ABSTRACT

The Ghanaian electric power system, like most Sub-Saharan African countries, is bedevilled with the problem of inadequate generation of electric power amidst growing demand for electricity. Governments over the years have tried to tackle the issue of inadequate generation capacity and supply of electricity in Ghana to meet the increasing demand for electric power. Yet electricity supply in Ghana remains erratic and inconsistent. The purpose of this study was to develop a long-term (20-years) electricity generation expansion plan for Ghana’s electricity sub-sector that takes into account important attributes specially related to Ghana, such as budget constraint. The study employs multi-period stochastic mixed-integer linear programming (MILP) to model and solve the problem of determining the technology type, timing and number of units of generators to add to the existing capacity under uncertain demand taking into account budget constraint. Secondary data was used to estimate all the model parameters. Periodic electricity demand scenarios were obtained by assuming that the uncertain demand follows a triangular distribution with a minimum increase of 1%, the most likely increase of 7% and a maximum increase of 15% over the immediate past year’s electricity demand. The proposed multi-period stochastic MILP model was run for two cases: without budget constraint which depicts the case where there are sufficient funds to undertake an expansion plan and the budget constraint case, where the expansion plan is faced with lack of funds. The imposition of budget constraint is a departure from the typical generation capacity expansion models found in the literature and helps explain generation expansion pattern in Ghana. The expected values of the objective function and the generation expansion plans considering no budget constraint and budget constraints were optimized in order to draw analogy. It is observed that the presence of budget constraint sometimes forces the decision maker to take decisions that might be sub-optimal compared to when sufficient funds are available.

CHAPTER ONE INTRODUCTION

                     Background of the Study

Electricity has become a basic necessity of life. Its form and modes of use are expanding every day because it is the easiest and least expensive transportable form of energy (Sharma, 2009). It is particularly crucial for emerging economies whose national developmental agenda oblige steady availability of electric power. Interestingly, an estimated 1.2 billion people; roughly, one sixth of the world’s population lack access to electricity supply, of which almost 80% of them are in developing countries especially in Sub-Saharan Africa and South Asia (World Bank, IFC, & MIGA, 2013).
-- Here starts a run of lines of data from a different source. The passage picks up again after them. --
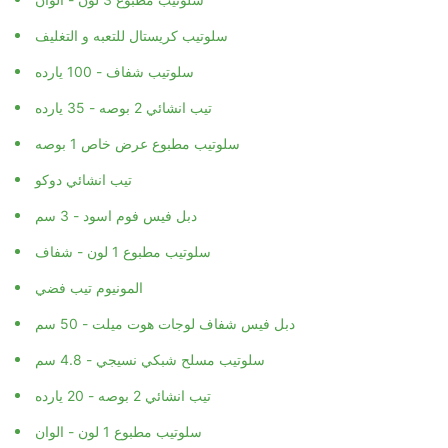
سلوتيب كريستال للتعبه و التغليف
سلوتيب شفاف - 100 يارده
تيب انشائي 2 بوصه - 35 يارده
سلوتيب مطبوع عرض خاص 1 بوصه
تيب انشائي دوكو
دبل فيس فوم اسود - 3 سم
سلوتيب مطبوع 1 لون - شفاف
المونيوم تيب فضي
دبل فيس شفاف لوجات هوت ميلت - 50 سم
سلوتيب مسلح شبكي نسيجي - 4.8 سم
تيب انشائي 2 بوصه - 20 يارده
سلوتيب مطبوع 1 لون - الوان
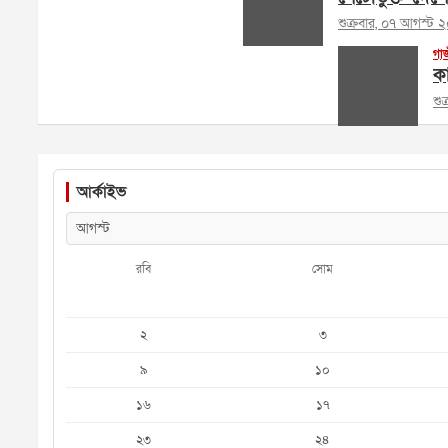
শুক্রবার, ০৭ আগস্ট 
গা
কা
শু
আর্কাইভ
রবি
সোম
২
৩
৯
১০
১৬
১৭
২৩
২৪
Demand for electric power in Sub-Saharan Africa has increased dramatically in recent times due to modernisation. Key sectors of the economy such as manufacturing, health, construction, entertainment, education and communication significantly depend on the generation and supply of electric power for their activities. However, Sub-Saharan Africa, like most developing regions, is in the midst of electric power crisis due to inadequate generation capacity and unreliable supply. The total installed generation capacity of Sub-Saharan Africa is lower compared to any other region in the world (International Energy Agency (IEA), 2014). The total installed generation capacity of all the countries in Sub-Saharan Africa was around 90 gigawatt (GW) in 2012, less than the installed capacity of Spain (Deloitte Conseil, 2015; IEA, 2014). Excluding South Africa, the installed generation capacity of the remaining Sub- Saharan Africa countries reduces to a mere half of the total (IEA, 2014). Sub-Saharan Africa’s installed generation capacity has remained largely stagnant, with growth rates of about half of

those found in other developing regions (Eberhard, Rosnes, Shkaratan, & Vennemo, 2011). Consequently, there is a wide gap in electricity generation capacity between Sub-Saharan Africa and the other developing regions. In general, generation capacity should be at the same growth rate as the economy in order to keep pace with electricity demand increase ( Eberhard, Foster, Briceño-Garmendia, Ouedraogo, Camos, & Shkaratan, 2008). However, this is not the case in Sub-Saharan Africa.